If you push on something with more force than it can take, you’ll move it. If you put too much pressure on something, it will break. These are basic laws of physics and this is perhaps the most important aspect of high blood pressure that you need to understand.
When your blood pressure it too high, you are continuously putting undue stress on your blood vessels. This added pressure damages your arteries, which are essential to feeding oxygenated blood to your organs and tissues.
The main problems associated with damage to these arteries as a result of high blood pressure are heart attacks, strokes, heart failure, kidney failure, vision loss, sexual dysfuntion, angina, and peripheral artery disease.
All of these problems stem from the simple fact that too much pressure over time causes damage.
Nearly 1 out of every 2 adult Americans suffers from high blood pressure and the older you get, the higher you are at risk for developing high blood pressure, simply from physiological changes in our bodies.
The normal aging process can cause our big elastic arteries to become stiff over time. This can increase blood pressure, as the ventricles must pump harder to force blood out of the heart and into the arteries.

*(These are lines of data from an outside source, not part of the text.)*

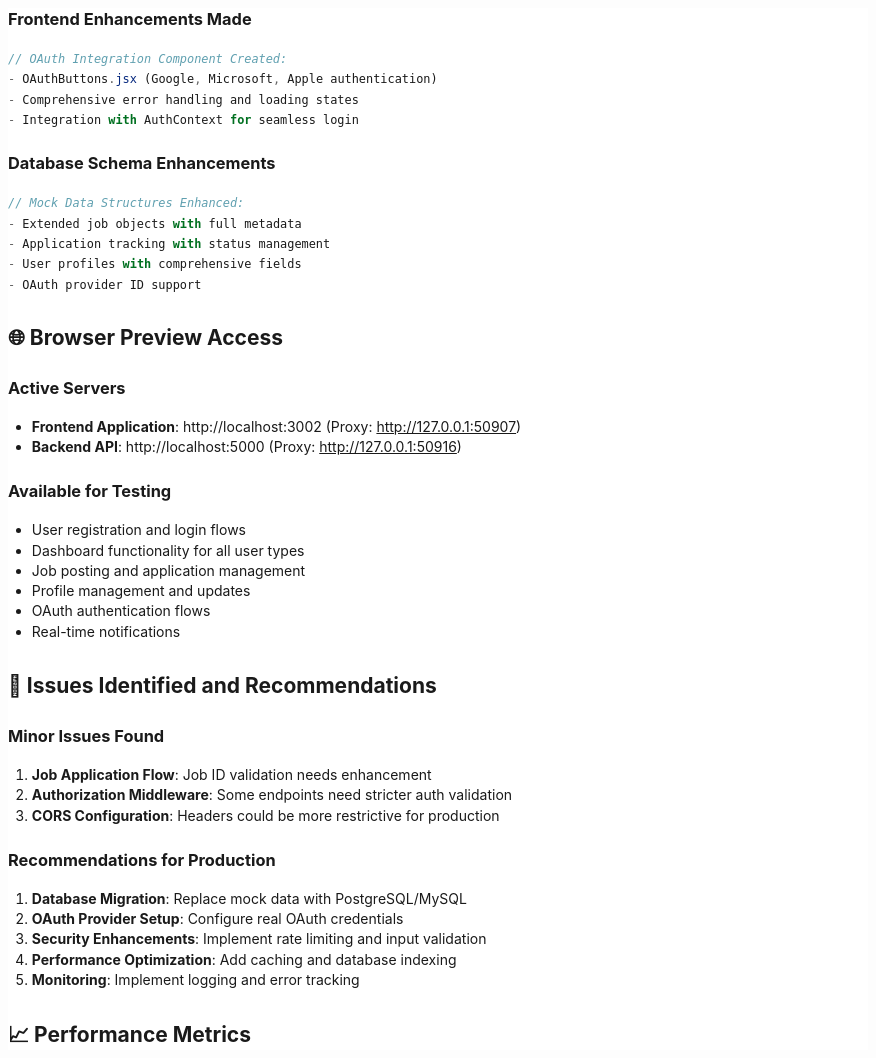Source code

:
 ```javascript
```

### Frontend Enhancements Made
```jsx
// OAuth Integration Component Created:
- OAuthButtons.jsx (Google, Microsoft, Apple authentication)
- Comprehensive error handling and loading states
- Integration with AuthContext for seamless login
```

### Database Schema Enhancements
```javascript
// Mock Data Structures Enhanced:
- Extended job objects with full metadata
- Application tracking with status management
- User profiles with comprehensive fields
- OAuth provider ID support
```

## 🌐 Browser Preview Access

### Active Servers
- **Frontend Application**: http://localhost:3002 (Proxy: http://127.0.0.1:50907)
- **Backend API**: http://localhost:5000 (Proxy: http://127.0.0.1:50916)

### Available for Testing
- User registration and login flows
- Dashboard functionality for all user types
- Job posting and application management
- Profile management and updates
- OAuth authentication flows
- Real-time notifications

## 🚨 Issues Identified and Recommendations

### Minor Issues Found
1. **Job Application Flow**: Job ID validation needs enhancement
2. **Authorization Middleware**: Some endpoints need stricter auth validation
3. **CORS Configuration**: Headers could be more restrictive for production

### Recommendations for Production
1. **Database Migration**: Replace mock data with PostgreSQL/MySQL
2. **OAuth Provider Setup**: Configure real OAuth credentials
3. **Security Enhancements**: Implement rate limiting and input validation
4. **Performance Optimization**: Add caching and database indexing
5. **Monitoring**: Implement logging and error tracking

## 📈 Performance Metrics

High blood pressure can cause microscopic damage to the inner lining of the muscular arteries and lead to a starting place for atherosclerosis. When atherosclerosis is not stopped, it can lead to blocked coronary arteries and a possible heart attack, stroke, or peripheral vascular disease. It can also cause the muscular walls of the ventricles to become thick and stiff, which can lead to heart failure (American Heart Association, 2018).

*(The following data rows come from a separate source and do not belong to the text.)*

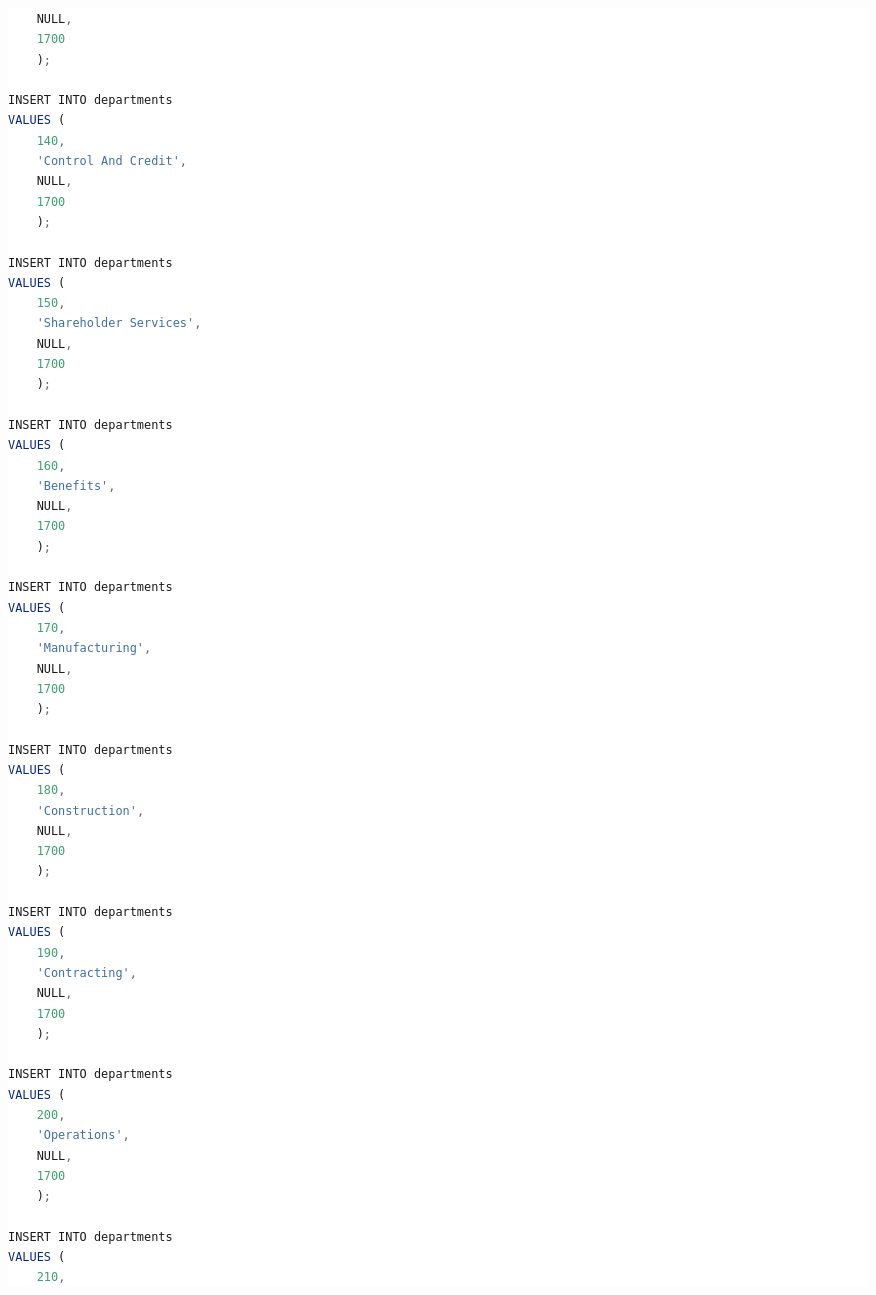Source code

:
 ```Javascript
	NULL,
	1700
	);

INSERT INTO departments
VALUES (
	140,
	'Control And Credit',
	NULL,
	1700
	);

INSERT INTO departments
VALUES (
	150,
	'Shareholder Services',
	NULL,
	1700
	);

INSERT INTO departments
VALUES (
	160,
	'Benefits',
	NULL,
	1700
	);

INSERT INTO departments
VALUES (
	170,
	'Manufacturing',
	NULL,
	1700
	);

INSERT INTO departments
VALUES (
	180,
	'Construction',
	NULL,
	1700
	);

INSERT INTO departments
VALUES (
	190,
	'Contracting',
	NULL,
	1700
	);

INSERT INTO departments
VALUES (
	200,
	'Operations',
	NULL,
	1700
	);

INSERT INTO departments
VALUES (
	210,
```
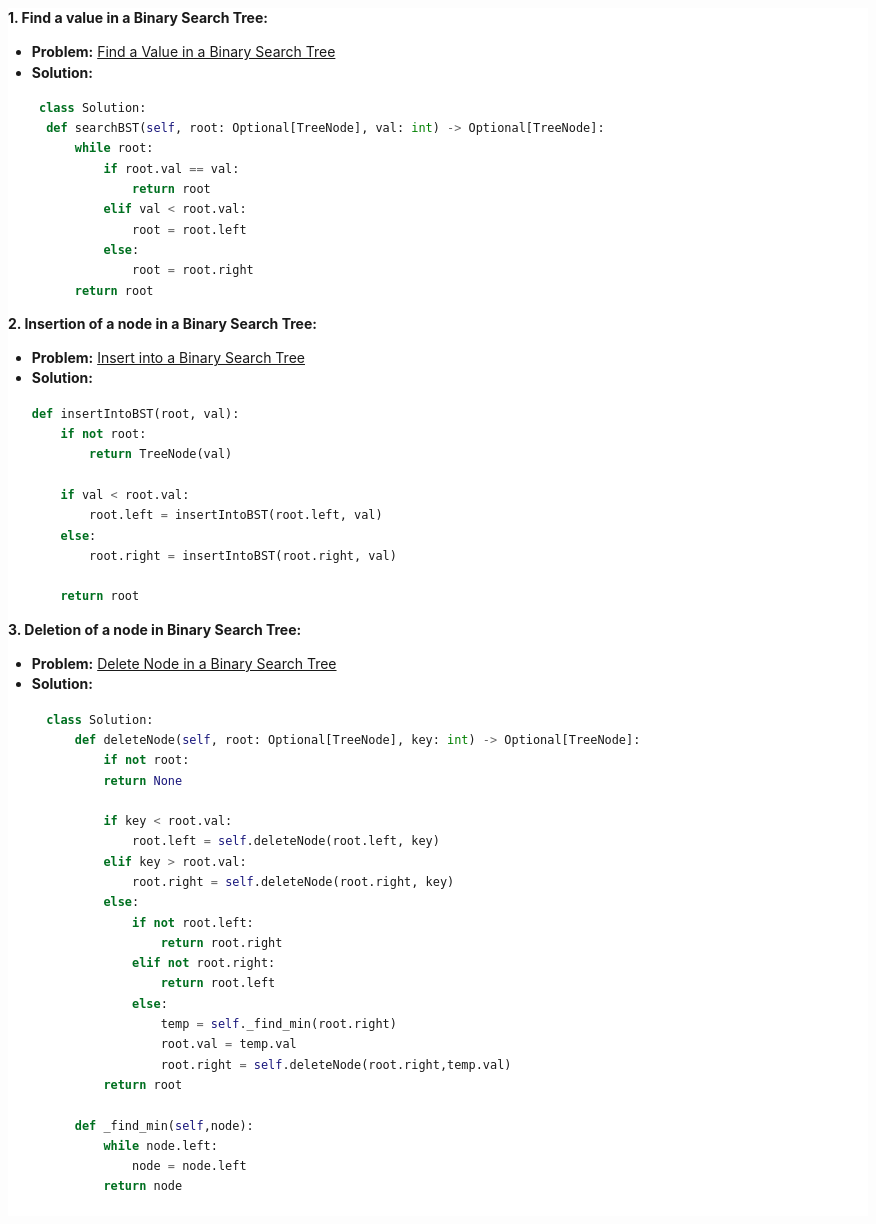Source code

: **1. Find a value in a Binary Search Tree:**

- **Problem:** [Find a Value in a Binary Search Tree](https://leetcode.com/problems/search-in-a-binary-search-tree/)
- **Solution:**
  ```python
   class Solution:
    def searchBST(self, root: Optional[TreeNode], val: int) -> Optional[TreeNode]:
        while root:
            if root.val == val:
                return root
            elif val < root.val:
                root = root.left
            else:
                root = root.right
        return root
  ```

**2. Insertion of a node in a Binary Search Tree:**

- **Problem:** [Insert into a Binary Search Tree](https://leetcode.com/problems/insert-into-a-binary-search-tree/)
- **Solution:**
  ```python
  def insertIntoBST(root, val):
      if not root:
          return TreeNode(val)

      if val < root.val:
          root.left = insertIntoBST(root.left, val)
      else:
          root.right = insertIntoBST(root.right, val)

      return root
  ```

**3. Deletion of a node in Binary Search Tree:**

- **Problem:** [Delete Node in a Binary Search Tree](https://leetcode.com/problems/delete-node-in-a-bst/)
- **Solution:**
  ```python
    class Solution:
        def deleteNode(self, root: Optional[TreeNode], key: int) -> Optional[TreeNode]:
            if not root:
            return None

            if key < root.val:
                root.left = self.deleteNode(root.left, key)
            elif key > root.val:
                root.right = self.deleteNode(root.right, key)
            else:
                if not root.left:
                    return root.right
                elif not root.right:
                    return root.left
                else:
                    temp = self._find_min(root.right)
                    root.val = temp.val
                    root.right = self.deleteNode(root.right,temp.val)
            return root

        def _find_min(self,node):
            while node.left:
                node = node.left
            return node
            
  ```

Think of it like this. If you’ve ever pressure washed your deck, you know there is a fine line between cleaning off the surface and actually destroying the wood. If you use too much pressure on the deck, you can easily damage the wood and in some cases, completely blow it all away.

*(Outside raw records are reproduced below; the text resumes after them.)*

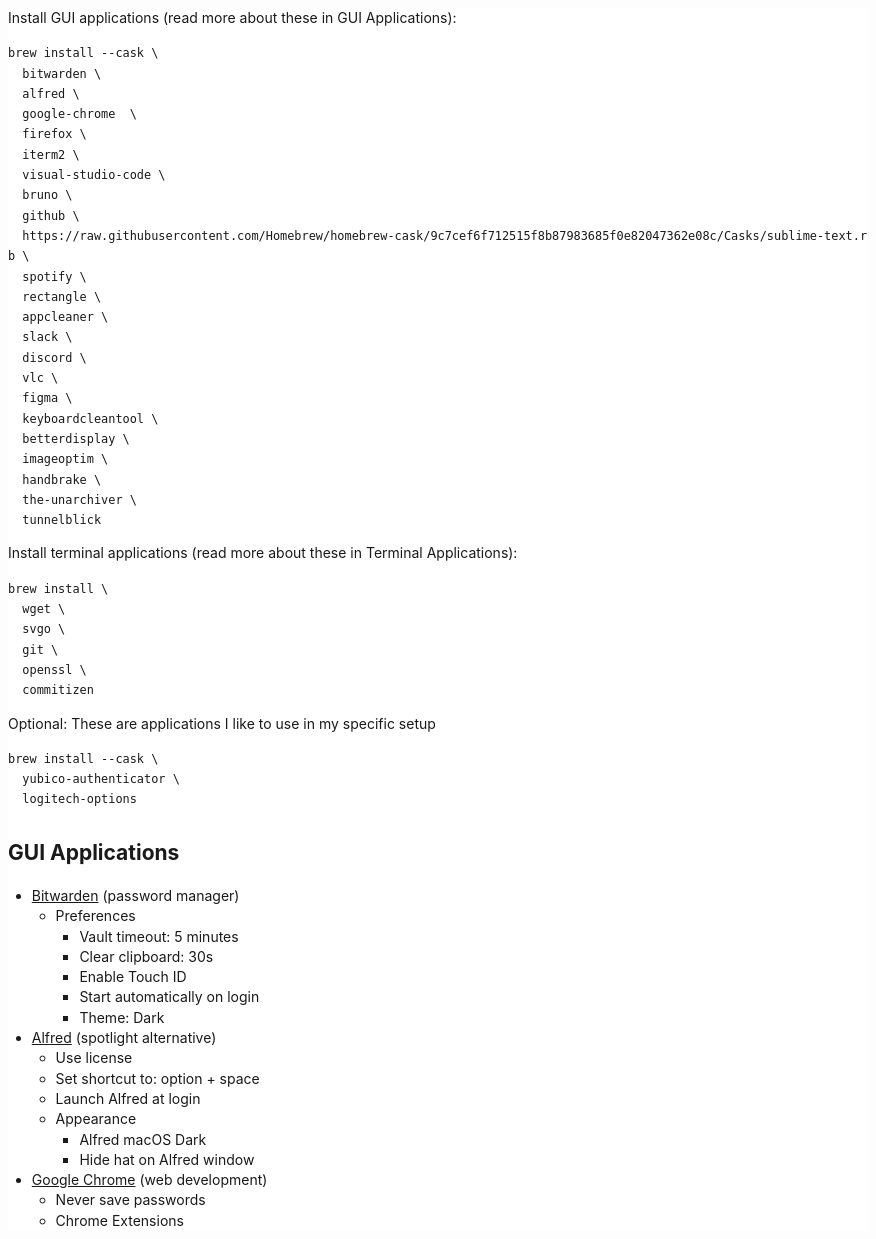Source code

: Install GUI applications (read more about these in GUI Applications):

```
brew install --cask \
  bitwarden \
  alfred \
  google-chrome  \
  firefox \
  iterm2 \
  visual-studio-code \
  bruno \
  github \
  https://raw.githubusercontent.com/Homebrew/homebrew-cask/9c7cef6f712515f8b87983685f0e82047362e08c/Casks/sublime-text.rb \
  spotify \
  rectangle \
  appcleaner \
  slack \
  discord \
  vlc \
  figma \
  keyboardcleantool \
  betterdisplay \
  imageoptim \
  handbrake \
  the-unarchiver \
  tunnelblick
```

Install terminal applications (read more about these in Terminal Applications):

```
brew install \
  wget \
  svgo \
  git \
  openssl \
  commitizen
```

Optional: These are applications I like to use in my specific setup

```
brew install --cask \
  yubico-authenticator \
  logitech-options
```

## GUI Applications

- [Bitwarden](https://bitwarden.com/) (password manager)
  - Preferences
    - Vault timeout: 5 minutes
    - Clear clipboard: 30s
    - Enable Touch ID
    - Start automatically on login
    - Theme: Dark
- [Alfred](https://www.alfredapp.com/) (spotlight alternative)
  - Use license
  - Set shortcut to: option + space
  - Launch Alfred at login
  - Appearance
    - Alfred macOS Dark
    - Hide hat on Alfred window
- [Google Chrome](https://www.google.com/chrome/) (web development)
  - Never save passwords
  - Chrome Extensions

But why does nearly half of the adult population suffer from high blood pressure? What are the main causes attributing to this staggering statistic.
Well, we touched on the fact that as we age, our blood vessels lose elasticity, which leads to higher blood pressure. There may also be genetic components, as well as gender and race aspects, but the main factors contributing to high blood pressure are factors we can control.
Lack of physical activity, unhealthy diets high in salt and fats, obesity, high cholesterol, smoking, and stress are all ingredients to the high blood pressure recipe. The only way to combat these contributing factors is to make healthier lifestyle decisions and educate those around us.
This is a topic that we ALL must learn about and take steps to improve our blood pressure. Thanks for listening.